#### [Instructions to follow]
Transcribe every entry word for word, but drop the pictures.

(Beginning of The input)

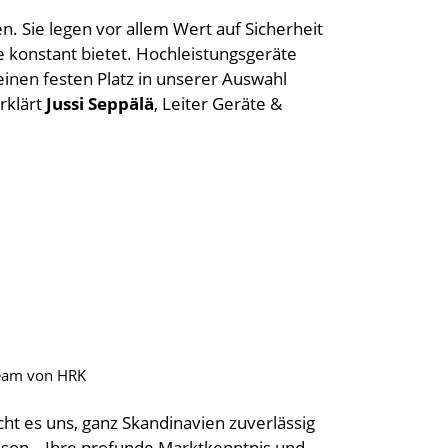
. Sie legen vor allem Wert auf Sicherheit
e konstant bietet. Hochleistungsgeräte
inen festen Platz in unserer Auswahl
rklärt
Jussi Seppälä
, Leiter Geräte &
Team von HRK
ht es uns, ganz Skandinavien zuverlässig
son. „Ihre profunde Marktkenntnis und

(End of The input)

#### [Your solution]
. Sie legen vor allem Wert auf Sicherheit
e konstant bietet. Hochleistungsgeräte
inen festen Platz in unserer Auswahl
rklärt
Jussi Seppälä
, Leiter Geräte &
Team von HRK
ht es uns, ganz Skandinavien zuverlässig
son. „Ihre profunde Marktkenntnis und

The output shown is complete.